> [INFORMATION SUPPLIED]
━━━━━━━━━━━━━━━━

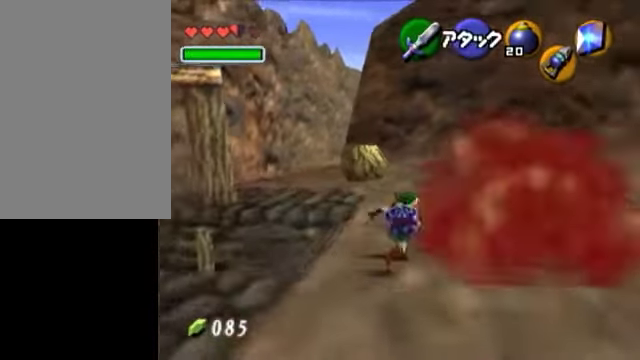
Gameplay with a controller (Nintendo layout); each line is a JSON object with the inputs held at the frame after it. "events" lists button and stick changes between this image and that frame as [ms after this image, input, new state], when the widget could be followed in between. Not read: L3 R3 right_stick.
{"buttons": [], "left_stick": "up", "events": [[350, "left_stick", "up"]]}
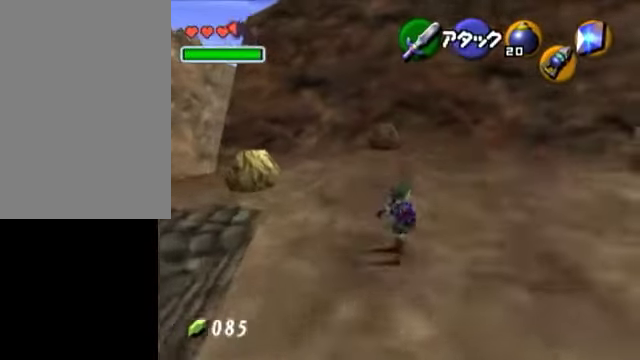
{"buttons": ["L1"], "left_stick": "center", "events": [[50, "left_stick", "center"], [250, "left_stick", "left"], [350, "L1", "down"], [350, "left_stick", "center"]]}
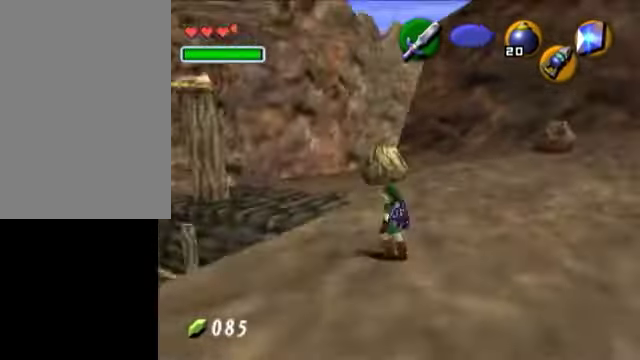
{"buttons": [], "left_stick": "down-left", "events": [[150, "L1", "up"], [350, "left_stick", "down-left"]]}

━━━━━━━━━━━━━━━━

> [BRIEF] A single number is the answer here: the count of lines in the material above holding the string "buttons".

> [ANSWER SECTION] 3